EXERCISE BRIEF -
Nothing but the lines from the line with "Identify the document" to the end of the records below should appear in the answer, each exactly as given.

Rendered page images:
——————
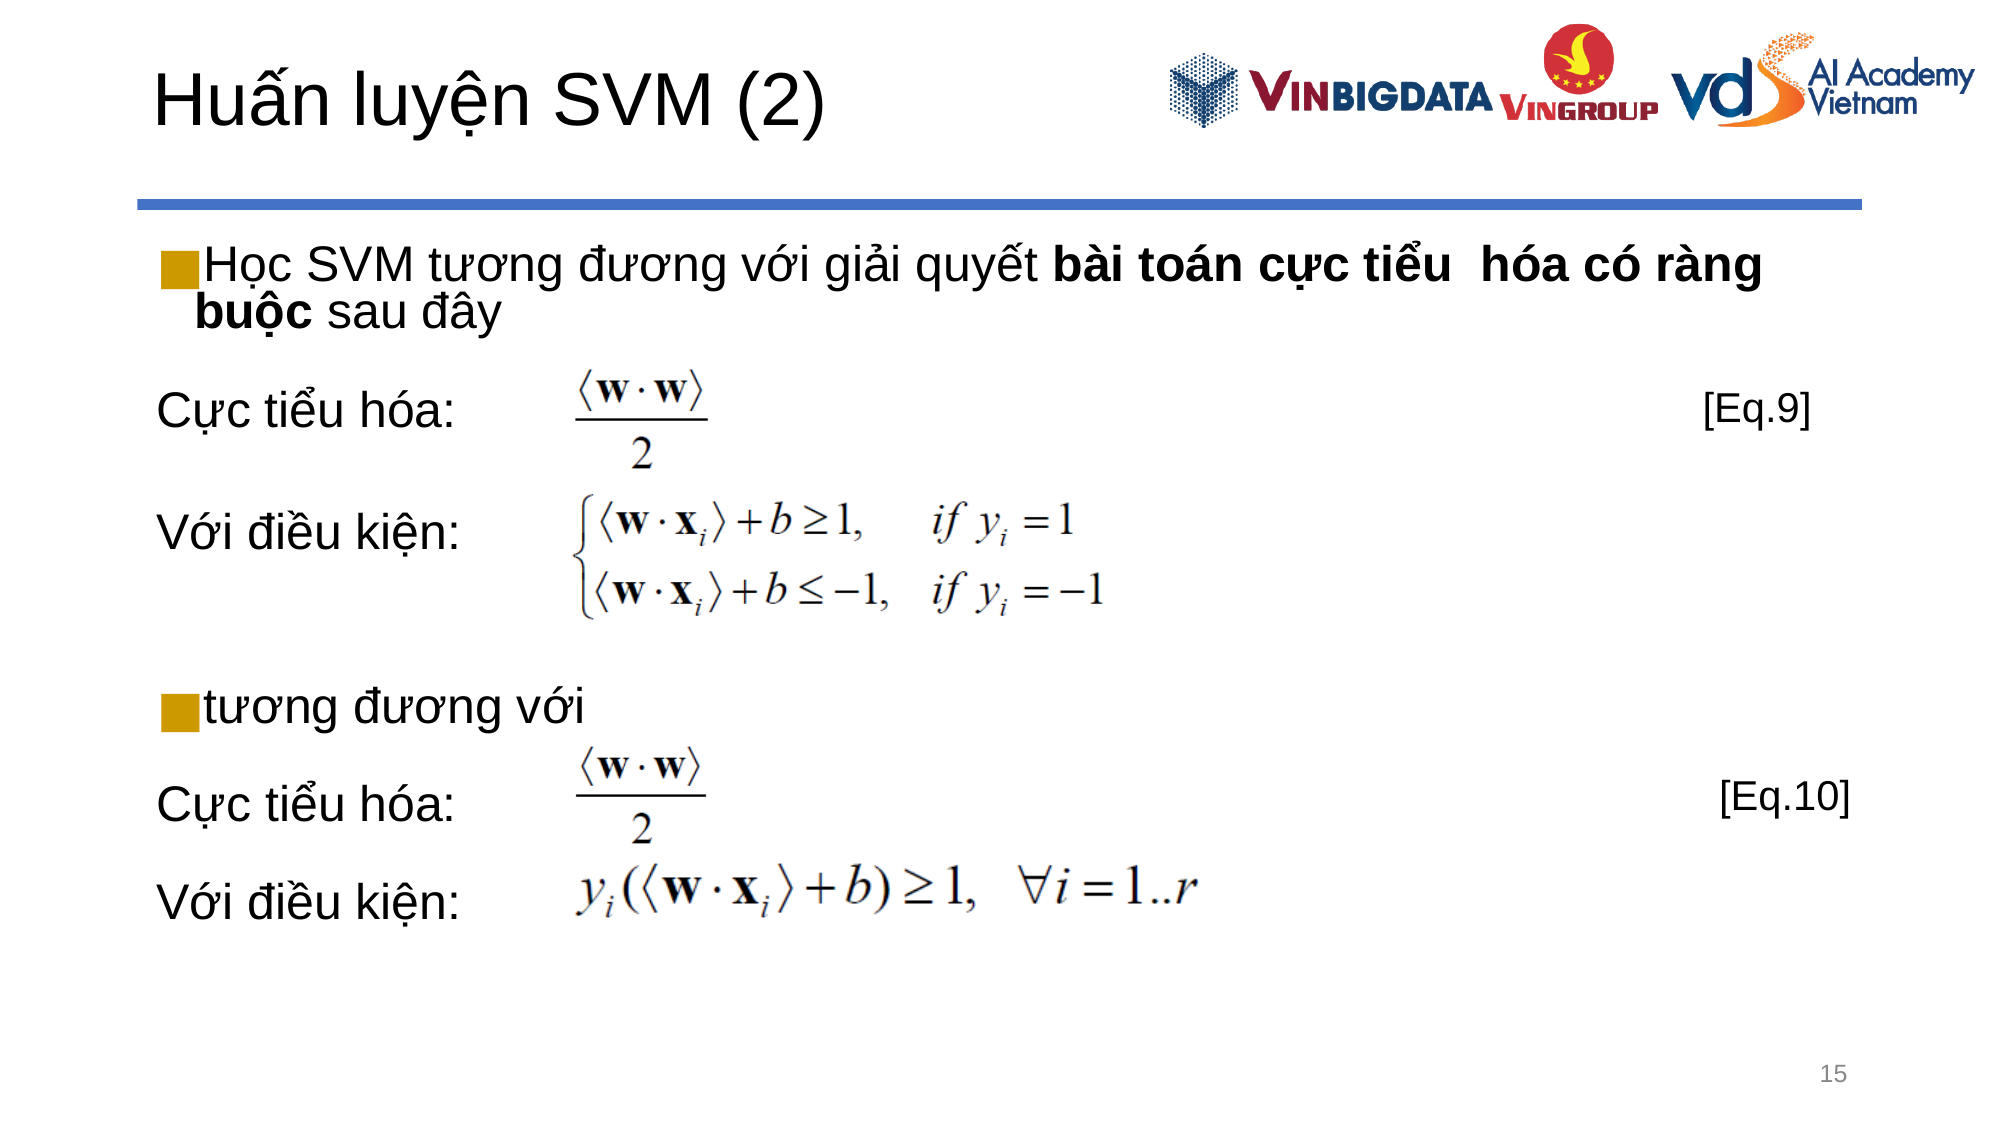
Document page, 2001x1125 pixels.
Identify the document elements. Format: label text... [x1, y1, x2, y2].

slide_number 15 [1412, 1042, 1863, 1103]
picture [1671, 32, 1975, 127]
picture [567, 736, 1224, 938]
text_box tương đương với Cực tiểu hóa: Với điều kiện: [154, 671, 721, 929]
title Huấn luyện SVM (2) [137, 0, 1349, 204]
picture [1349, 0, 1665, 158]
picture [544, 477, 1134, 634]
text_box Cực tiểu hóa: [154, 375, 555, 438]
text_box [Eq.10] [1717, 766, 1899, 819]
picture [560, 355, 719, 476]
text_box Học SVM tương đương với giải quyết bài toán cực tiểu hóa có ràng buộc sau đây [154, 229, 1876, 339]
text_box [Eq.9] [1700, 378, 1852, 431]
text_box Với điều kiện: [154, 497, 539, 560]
——————
RESPONSE AREA -
Identify the document elements. Format: label text... [x1, y1, x2, y2].

slide_number 15 [1412, 1042, 1863, 1103]
picture [1671, 32, 1975, 127]
picture [567, 736, 1224, 938]
text_box tương đương với Cực tiểu hóa: Với điều kiện: [154, 671, 721, 929]
title Huấn luyện SVM (2) [137, 0, 1349, 204]
picture [1349, 0, 1665, 158]
picture [544, 477, 1134, 634]
text_box Cực tiểu hóa: [154, 375, 555, 438]
text_box [Eq.10] [1717, 766, 1899, 819]
picture [560, 355, 719, 476]
text_box Học SVM tương đương với giải quyết bài toán cực tiểu hóa có ràng buộc sau đây [154, 229, 1876, 339]
text_box [Eq.9] [1700, 378, 1852, 431]
text_box Với điều kiện: [154, 497, 539, 560]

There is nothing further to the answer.